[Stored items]
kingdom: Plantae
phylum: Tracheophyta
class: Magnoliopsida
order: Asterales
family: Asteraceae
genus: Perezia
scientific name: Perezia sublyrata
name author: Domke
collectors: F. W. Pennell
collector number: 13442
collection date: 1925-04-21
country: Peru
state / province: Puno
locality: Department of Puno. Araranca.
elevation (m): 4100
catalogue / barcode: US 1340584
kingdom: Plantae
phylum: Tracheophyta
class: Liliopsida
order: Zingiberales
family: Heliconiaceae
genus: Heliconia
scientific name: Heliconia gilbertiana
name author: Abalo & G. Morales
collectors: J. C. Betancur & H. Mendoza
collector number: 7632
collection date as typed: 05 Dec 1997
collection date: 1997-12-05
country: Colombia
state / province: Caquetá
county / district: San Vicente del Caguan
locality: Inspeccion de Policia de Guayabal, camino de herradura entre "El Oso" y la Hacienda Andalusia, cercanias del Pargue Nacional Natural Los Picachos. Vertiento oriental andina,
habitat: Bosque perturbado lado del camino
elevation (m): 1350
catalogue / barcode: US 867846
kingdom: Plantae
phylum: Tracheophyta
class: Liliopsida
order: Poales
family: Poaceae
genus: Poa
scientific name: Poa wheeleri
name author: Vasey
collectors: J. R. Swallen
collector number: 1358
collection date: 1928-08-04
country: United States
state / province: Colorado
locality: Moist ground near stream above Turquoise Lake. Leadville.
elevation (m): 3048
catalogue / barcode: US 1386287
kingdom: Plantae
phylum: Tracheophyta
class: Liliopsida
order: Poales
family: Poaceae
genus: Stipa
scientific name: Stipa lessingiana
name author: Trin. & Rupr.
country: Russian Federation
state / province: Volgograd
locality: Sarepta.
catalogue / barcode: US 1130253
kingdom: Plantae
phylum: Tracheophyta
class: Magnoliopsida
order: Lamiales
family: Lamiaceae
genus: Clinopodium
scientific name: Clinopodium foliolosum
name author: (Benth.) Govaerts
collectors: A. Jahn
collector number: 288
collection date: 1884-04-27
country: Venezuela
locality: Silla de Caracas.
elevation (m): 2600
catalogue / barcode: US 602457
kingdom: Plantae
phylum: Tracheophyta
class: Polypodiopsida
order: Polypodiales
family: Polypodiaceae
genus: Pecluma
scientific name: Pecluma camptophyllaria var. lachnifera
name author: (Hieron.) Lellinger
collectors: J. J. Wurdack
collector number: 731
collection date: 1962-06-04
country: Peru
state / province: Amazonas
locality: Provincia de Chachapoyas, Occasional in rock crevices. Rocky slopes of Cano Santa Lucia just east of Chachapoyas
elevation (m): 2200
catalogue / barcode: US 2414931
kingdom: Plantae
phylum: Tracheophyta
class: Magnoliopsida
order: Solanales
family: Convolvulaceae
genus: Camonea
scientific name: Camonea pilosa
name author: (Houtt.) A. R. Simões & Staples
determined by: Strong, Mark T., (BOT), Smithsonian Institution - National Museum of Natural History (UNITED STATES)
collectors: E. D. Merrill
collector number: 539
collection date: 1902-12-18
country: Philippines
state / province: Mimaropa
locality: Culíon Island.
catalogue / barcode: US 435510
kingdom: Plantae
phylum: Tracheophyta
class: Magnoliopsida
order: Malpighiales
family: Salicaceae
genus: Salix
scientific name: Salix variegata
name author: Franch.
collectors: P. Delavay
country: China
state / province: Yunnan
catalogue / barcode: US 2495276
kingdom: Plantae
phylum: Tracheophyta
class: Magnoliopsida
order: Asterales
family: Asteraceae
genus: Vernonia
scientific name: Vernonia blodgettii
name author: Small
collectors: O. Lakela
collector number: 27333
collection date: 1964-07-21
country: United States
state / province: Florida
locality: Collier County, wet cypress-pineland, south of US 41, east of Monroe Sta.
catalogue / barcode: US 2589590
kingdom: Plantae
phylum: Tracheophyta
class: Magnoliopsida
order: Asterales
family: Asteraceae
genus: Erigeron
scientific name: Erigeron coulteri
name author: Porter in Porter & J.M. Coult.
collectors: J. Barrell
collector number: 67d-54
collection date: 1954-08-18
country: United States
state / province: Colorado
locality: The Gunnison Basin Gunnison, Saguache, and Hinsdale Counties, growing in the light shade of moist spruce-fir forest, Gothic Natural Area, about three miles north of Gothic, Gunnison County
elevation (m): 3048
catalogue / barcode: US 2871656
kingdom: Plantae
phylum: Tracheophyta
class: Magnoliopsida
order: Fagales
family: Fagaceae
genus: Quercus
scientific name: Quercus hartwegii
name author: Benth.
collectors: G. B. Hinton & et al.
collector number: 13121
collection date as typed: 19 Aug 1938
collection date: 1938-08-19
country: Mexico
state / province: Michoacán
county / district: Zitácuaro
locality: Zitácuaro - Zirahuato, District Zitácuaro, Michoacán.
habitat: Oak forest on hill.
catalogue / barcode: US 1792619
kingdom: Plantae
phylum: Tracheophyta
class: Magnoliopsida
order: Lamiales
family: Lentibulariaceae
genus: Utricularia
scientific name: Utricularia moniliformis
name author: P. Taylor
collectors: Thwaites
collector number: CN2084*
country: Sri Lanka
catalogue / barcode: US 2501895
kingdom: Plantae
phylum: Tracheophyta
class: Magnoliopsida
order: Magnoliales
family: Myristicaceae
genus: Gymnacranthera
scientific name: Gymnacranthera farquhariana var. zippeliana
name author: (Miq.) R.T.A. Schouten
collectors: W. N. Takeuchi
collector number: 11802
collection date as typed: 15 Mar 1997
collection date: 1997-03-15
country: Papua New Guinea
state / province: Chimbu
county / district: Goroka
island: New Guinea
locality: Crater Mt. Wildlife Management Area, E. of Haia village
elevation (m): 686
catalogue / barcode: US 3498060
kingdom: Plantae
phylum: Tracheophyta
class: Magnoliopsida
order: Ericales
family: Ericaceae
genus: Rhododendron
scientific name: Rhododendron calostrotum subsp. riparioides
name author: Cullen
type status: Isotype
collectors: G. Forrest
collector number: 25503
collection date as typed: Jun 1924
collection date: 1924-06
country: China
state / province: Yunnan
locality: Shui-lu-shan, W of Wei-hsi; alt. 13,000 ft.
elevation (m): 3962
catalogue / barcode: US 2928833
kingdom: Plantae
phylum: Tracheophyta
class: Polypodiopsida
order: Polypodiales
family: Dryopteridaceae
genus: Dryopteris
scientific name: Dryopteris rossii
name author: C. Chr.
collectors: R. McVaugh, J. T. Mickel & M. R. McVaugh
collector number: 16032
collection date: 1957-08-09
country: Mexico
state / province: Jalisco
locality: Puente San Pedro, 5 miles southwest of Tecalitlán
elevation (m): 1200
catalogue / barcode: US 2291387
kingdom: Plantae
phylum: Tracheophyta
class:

* **EXERCISE DIRECTIONS**: Rewrite the records with every "collector number" changed to "field number", keeping everything else as it is.

* **TASK SOLUTION**:
kingdom: Plantae
phylum: Tracheophyta
class: Magnoliopsida
order: Asterales
family: Asteraceae
genus: Perezia
scientific name: Perezia sublyrata
name author: Domke
collectors: F. W. Pennell
field number: 13442
collection date: 1925-04-21
country: Peru
state / province: Puno
locality: Department of Puno. Araranca.
elevation (m): 4100
catalogue / barcode: US 1340584
kingdom: Plantae
phylum: Tracheophyta
class: Liliopsida
order: Zingiberales
family: Heliconiaceae
genus: Heliconia
scientific name: Heliconia gilbertiana
name author: Abalo & G. Morales
collectors: J. C. Betancur & H. Mendoza
field number: 7632
collection date as typed: 05 Dec 1997
collection date: 1997-12-05
country: Colombia
state / province: Caquetá
county / district: San Vicente del Caguan
locality: Inspeccion de Policia de Guayabal, camino de herradura entre "El Oso" y la Hacienda Andalusia, cercanias del Pargue Nacional Natural Los Picachos. Vertiento oriental andina,
habitat: Bosque perturbado lado del camino
elevation (m): 1350
catalogue / barcode: US 867846
kingdom: Plantae
phylum: Tracheophyta
class: Liliopsida
order: Poales
family: Poaceae
genus: Poa
scientific name: Poa wheeleri
name author: Vasey
collectors: J. R. Swallen
field number: 1358
collection date: 1928-08-04
country: United States
state / province: Colorado
locality: Moist ground near stream above Turquoise Lake. Leadville.
elevation (m): 3048
catalogue / barcode: US 1386287
kingdom: Plantae
phylum: Tracheophyta
class: Liliopsida
order: Poales
family: Poaceae
genus: Stipa
scientific name: Stipa lessingiana
name author: Trin. & Rupr.
country: Russian Federation
state / province: Volgograd
locality: Sarepta.
catalogue / barcode: US 1130253
kingdom: Plantae
phylum: Tracheophyta
class: Magnoliopsida
order: Lamiales
family: Lamiaceae
genus: Clinopodium
scientific name: Clinopodium foliolosum
name author: (Benth.) Govaerts
collectors: A. Jahn
field number: 288
collection date: 1884-04-27
country: Venezuela
locality: Silla de Caracas.
elevation (m): 2600
catalogue / barcode: US 602457
kingdom: Plantae
phylum: Tracheophyta
class: Polypodiopsida
order: Polypodiales
family: Polypodiaceae
genus: Pecluma
scientific name: Pecluma camptophyllaria var. lachnifera
name author: (Hieron.) Lellinger
collectors: J. J. Wurdack
field number: 731
collection date: 1962-06-04
country: Peru
state / province: Amazonas
locality: Provincia de Chachapoyas, Occasional in rock crevices. Rocky slopes of Cano Santa Lucia just east of Chachapoyas
elevation (m): 2200
catalogue / barcode: US 2414931
kingdom: Plantae
phylum: Tracheophyta
class: Magnoliopsida
order: Solanales
family: Convolvulaceae
genus: Camonea
scientific name: Camonea pilosa
name author: (Houtt.) A. R. Simões & Staples
determined by: Strong, Mark T., (BOT), Smithsonian Institution - National Museum of Natural History (UNITED STATES)
collectors: E. D. Merrill
field number: 539
collection date: 1902-12-18
country: Philippines
state / province: Mimaropa
locality: Culíon Island.
catalogue / barcode: US 435510
kingdom: Plantae
phylum: Tracheophyta
class: Magnoliopsida
order: Malpighiales
family: Salicaceae
genus: Salix
scientific name: Salix variegata
name author: Franch.
collectors: P. Delavay
country: China
state / province: Yunnan
catalogue / barcode: US 2495276
kingdom: Plantae
phylum: Tracheophyta
class: Magnoliopsida
order: Asterales
family: Asteraceae
genus: Vernonia
scientific name: Vernonia blodgettii
name author: Small
collectors: O. Lakela
field number: 27333
collection date: 1964-07-21
country: United States
state / province: Florida
locality: Collier County, wet cypress-pineland, south of US 41, east of Monroe Sta.
catalogue / barcode: US 2589590
kingdom: Plantae
phylum: Tracheophyta
class: Magnoliopsida
order: Asterales
family: Asteraceae
genus: Erigeron
scientific name: Erigeron coulteri
name author: Porter in Porter & J.M. Coult.
collectors: J. Barrell
field number: 67d-54
collection date: 1954-08-18
country: United States
state / province: Colorado
locality: The Gunnison Basin Gunnison, Saguache, and Hinsdale Counties, growing in the light shade of moist spruce-fir forest, Gothic Natural Area, about three miles north of Gothic, Gunnison County
elevation (m): 3048
catalogue / barcode: US 2871656
kingdom: Plantae
phylum: Tracheophyta
class: Magnoliopsida
order: Fagales
family: Fagaceae
genus: Quercus
scientific name: Quercus hartwegii
name author: Benth.
collectors: G. B. Hinton & et al.
field number: 13121
collection date as typed: 19 Aug 1938
collection date: 1938-08-19
country: Mexico
state / province: Michoacán
county / district: Zitácuaro
locality: Zitácuaro - Zirahuato, District Zitácuaro, Michoacán.
habitat: Oak forest on hill.
catalogue / barcode: US 1792619
kingdom: Plantae
phylum: Tracheophyta
class: Magnoliopsida
order: Lamiales
family: Lentibulariaceae
genus: Utricularia
scientific name: Utricularia moniliformis
name author: P. Taylor
collectors: Thwaites
field number: CN2084*
country: Sri Lanka
catalogue / barcode: US 2501895
kingdom: Plantae
phylum: Tracheophyta
class: Magnoliopsida
order: Magnoliales
family: Myristicaceae
genus: Gymnacranthera
scientific name: Gymnacranthera farquhariana var. zippeliana
name author: (Miq.) R.T.A. Schouten
collectors: W. N. Takeuchi
field number: 11802
collection date as typed: 15 Mar 1997
collection date: 1997-03-15
country: Papua New Guinea
state / province: Chimbu
county / district: Goroka
island: New Guinea
locality: Crater Mt. Wildlife Management Area, E. of Haia village
elevation (m): 686
catalogue / barcode: US 3498060
kingdom: Plantae
phylum: Tracheophyta
class: Magnoliopsida
order: Ericales
family: Ericaceae
genus: Rhododendron
scientific name: Rhododendron calostrotum subsp. riparioides
name author: Cullen
type status: Isotype
collectors: G. Forrest
field number: 25503
collection date as typed: Jun 1924
collection date: 1924-06
country: China
state / province: Yunnan
locality: Shui-lu-shan, W of Wei-hsi; alt. 13,000 ft.
elevation (m): 3962
catalogue / barcode: US 2928833
kingdom: Plantae
phylum: Tracheophyta
class: Polypodiopsida
order: Polypodiales
family: Dryopteridaceae
genus: Dryopteris
scientific name: Dryopteris rossii
name author: C. Chr.
collectors: R. McVaugh, J. T. Mickel & M. R. McVaugh
field number: 16032
collection date: 1957-08-09
country: Mexico
state / province: Jalisco
locality: Puente San Pedro, 5 miles southwest of Tecalitlán
elevation (m): 1200
catalogue / barcode: US 2291387
kingdom: Plantae
phylum: Tracheophyta
class:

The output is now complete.